Every athlete knows that feeling when everything around you slows down, your reflexes quicken, and you know the ball will land in the right place before it even leaves your hand. This phenomenon, known as flow, is the jackpot all athletes strive for in every game; yet most only enter it a very few times in their careers. Elite athletes achieve it more consistently, because they set the correct conditions for flow to occur by using visualization.
Visualization isn’t just crossing your fingers and hoping for a legacy performance. It is the practice of repeatedly recreating the conditions for success in your mind. When you visualize slotting that rolling cross-court knick at 10-10 in the fifth, your brain fires the same neurons that fire when you actually perform the moment.

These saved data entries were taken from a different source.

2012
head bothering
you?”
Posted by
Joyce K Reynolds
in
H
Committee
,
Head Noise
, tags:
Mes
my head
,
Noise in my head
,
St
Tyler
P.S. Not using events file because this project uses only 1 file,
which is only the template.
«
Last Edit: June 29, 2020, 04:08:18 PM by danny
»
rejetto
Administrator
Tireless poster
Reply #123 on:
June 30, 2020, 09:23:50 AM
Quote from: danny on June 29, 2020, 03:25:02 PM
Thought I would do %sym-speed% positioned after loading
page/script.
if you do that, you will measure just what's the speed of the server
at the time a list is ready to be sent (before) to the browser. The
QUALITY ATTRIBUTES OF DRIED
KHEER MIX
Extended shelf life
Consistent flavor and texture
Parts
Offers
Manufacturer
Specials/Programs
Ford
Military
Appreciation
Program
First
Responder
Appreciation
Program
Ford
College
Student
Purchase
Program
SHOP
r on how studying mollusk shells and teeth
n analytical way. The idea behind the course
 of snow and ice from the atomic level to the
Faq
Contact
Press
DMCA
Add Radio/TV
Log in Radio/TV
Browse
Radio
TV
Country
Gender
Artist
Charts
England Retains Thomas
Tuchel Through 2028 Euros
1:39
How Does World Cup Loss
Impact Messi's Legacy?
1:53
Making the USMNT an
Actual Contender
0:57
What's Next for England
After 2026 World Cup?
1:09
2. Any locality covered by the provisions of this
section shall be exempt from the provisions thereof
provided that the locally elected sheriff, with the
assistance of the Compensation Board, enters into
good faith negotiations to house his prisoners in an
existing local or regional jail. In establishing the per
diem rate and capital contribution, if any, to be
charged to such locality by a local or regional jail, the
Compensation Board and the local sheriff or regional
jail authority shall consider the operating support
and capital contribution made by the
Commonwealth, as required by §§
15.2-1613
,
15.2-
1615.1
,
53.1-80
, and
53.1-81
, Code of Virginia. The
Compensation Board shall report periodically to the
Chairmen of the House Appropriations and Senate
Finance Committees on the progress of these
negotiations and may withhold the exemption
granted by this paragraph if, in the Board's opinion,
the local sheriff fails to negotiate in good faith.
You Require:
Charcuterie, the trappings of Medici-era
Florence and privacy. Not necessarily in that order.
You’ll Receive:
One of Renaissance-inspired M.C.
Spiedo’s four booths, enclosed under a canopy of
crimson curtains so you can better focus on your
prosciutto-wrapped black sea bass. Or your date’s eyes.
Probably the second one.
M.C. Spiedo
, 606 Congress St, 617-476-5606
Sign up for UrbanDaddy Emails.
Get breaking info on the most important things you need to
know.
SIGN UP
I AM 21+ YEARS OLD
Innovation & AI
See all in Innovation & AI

When you think about your shoulder muscles that tense, the weight transfer through your shot, and the snap of your wrist, your brain experiences an echo of what happens when you are actually on the court.
The best visualizers picture every single detail of information—the smells, the sounds, or even how their feet feel in their shoes. Olympic skier Emma Cook said, “You have to smell it. You have to hear it. You have to feel it, everything.” The more detail a visualization contains, the more connections you build in your brain, helping you achieve flow.
The biggest barrier standing between you and finding flow is doubt. When your mind stops second-guessing, muscle memory takes the wheel, driving you to success. Take tennis pro Novak Djokovic, for example, who imagines tough points and visualizes how he would overcome each scenario. This provides him with a sense of familiarity, so when he finds himself returning that 149-mile-an-hour serve or a ten-foot-high lob, he has already rehearsed them in his mind. He eliminates self-doubt, because he has been there before—not physically, but mentally.
The players who reach flow constantly are not lucky; rather, they put in the constant work playing out every scenario in their heads, point by point, rally by rally, both the triumphs and the pressure points.
I urge you, before your next game, sit down and close your eyes. Imagine the smell of the fresh cut grass or the tire smell of the squash ball. Feel the tiny pieces of dirt or turf that get stuck in your cleats or hear the scrape of your skates on the ice. Play out every in-game scenario you can think of and visualize what you will do.
An elite athlete is expected to have a strong body and must have an even stronger mind to compete at the highest level. While physical conditioning may be the vehicle, mental conditioning is the engine, and visualization is the key to start up the car.